Posted on:2009-03-29Degree:Ph.DType:Dissertation
University:Yale UniversityCandidate:Watson, ArielFull Text:PDF
GTID:1445390002494063Subject:Literature
Abstract/Summary:
When Lionel Abel declared in 1963 that a new form had succeeded tragedy as the dominant force of modern theatre, a form that he called "metatheatre," he gave focus to a longstanding critical and theatrical interest in theatrical self-consciousness. As the work of Pirandello and Brecht prompted critics to follow Abel's lead in analyzing reflexive drama, practitioners of theatre marked this introspective turn by attempting to strip the theatrical event to its foundations.

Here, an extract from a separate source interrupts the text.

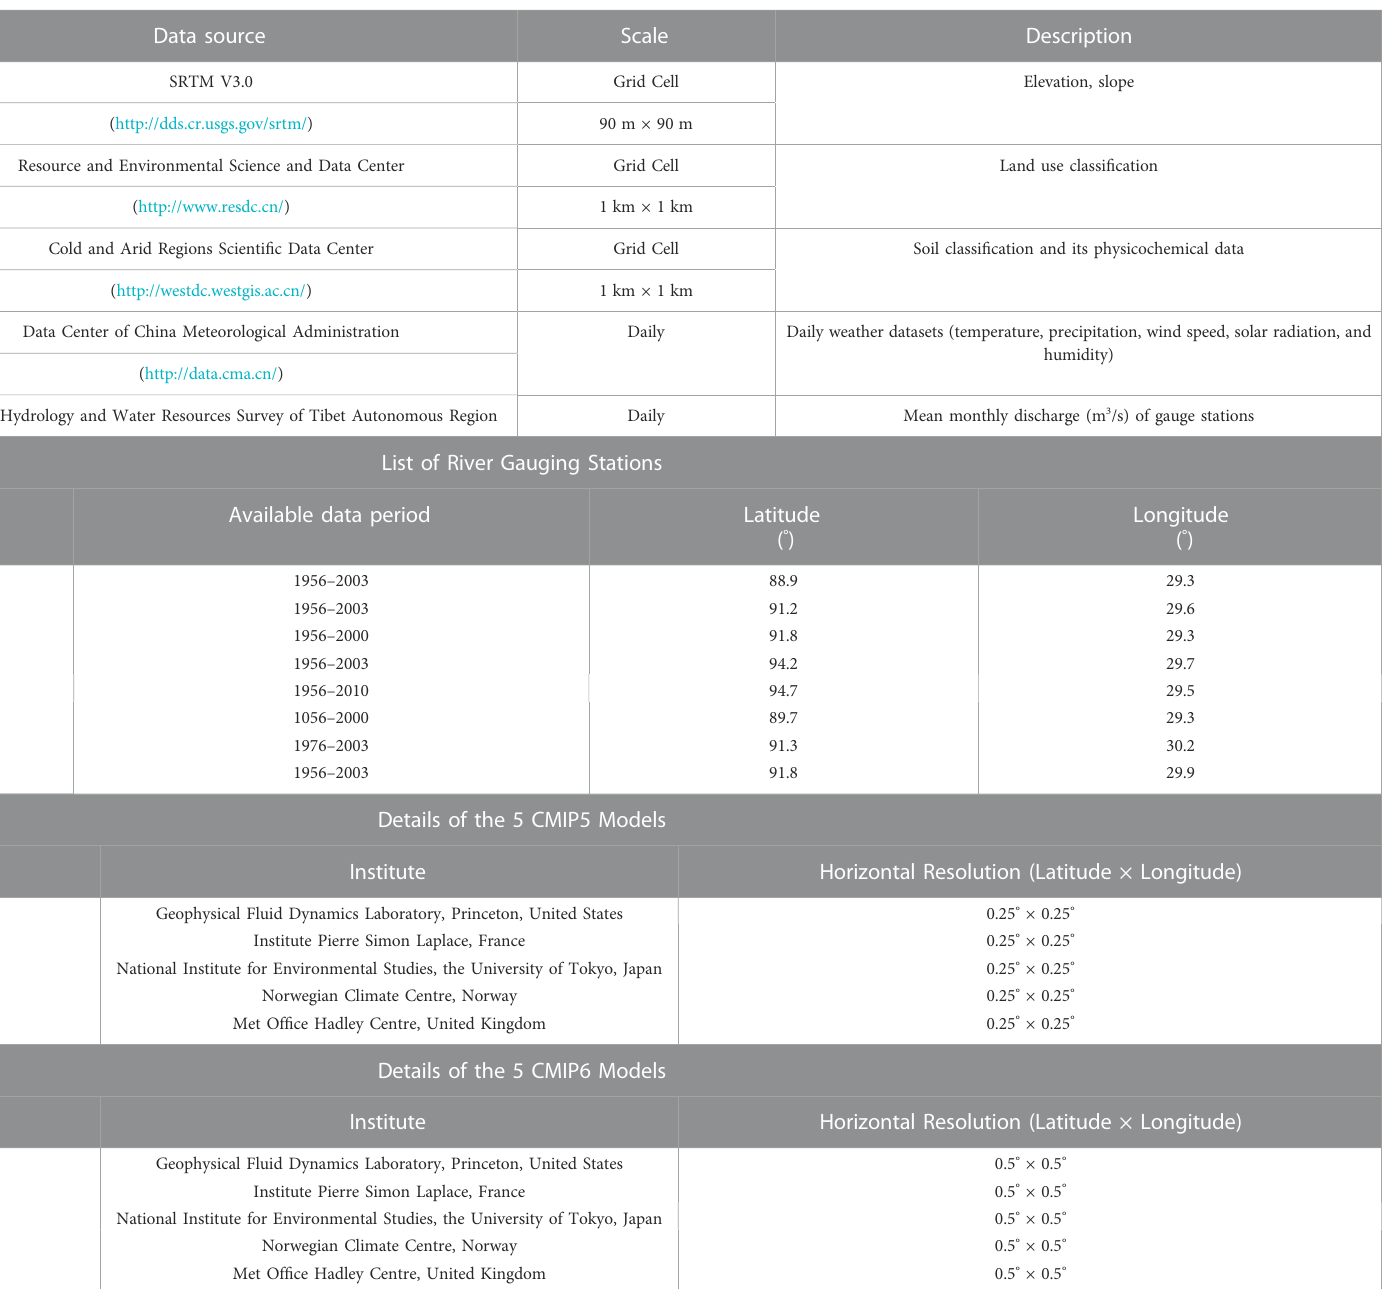
TABLE 1 Data source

At the core of this challenge is the question of how power is distributed among the participants in the theatrical event itself.;This project attempts to understand the modern interest in metatheatrical forms as a fictional expression of the anxieties of the central theatrical figures of the spectator, the actor, and the playwright. The struggles among these figures within the fictional world of the play engage many of the ontological concerns identified with metatheatre more generally, blurring the boundaries between the staged and the real and toying with conventions of identification between the audience and the fictional characters. Metatheatrical representations of these three figures stage battles and negotiations over the essence of the theatrical experience and the divisions of power between the multiple creators and interpreters of the "text.";By examining twentieth- and twenty-first-century plays from a number of different national traditions (including works by Tom Stoppard, Peter Weiss, Griselda Gambaro, Luigi Pirandello, Derek Walcott, Adrienne Kennedy and Sarah Kane), I unfold the anxieties peculiar to each of these three corners of the theatrical triangle: the writer's discomfort with the interpretive embodiment of the text, the actor's unease with the rigidity of the script and the judgmental gaze of the spectator, and the audience's claustrophobic relationship to its own passivity and potential absorption into the world of the spectacle. This argument culminates in a discussion of the metatheatricality of dramatic representations of the therapeutic relationship in contemporary British and Irish drama, with its emphasis on the self-presentation or even acting of narratives of illness and health and the ambiguously judgmental gaze of the therapist.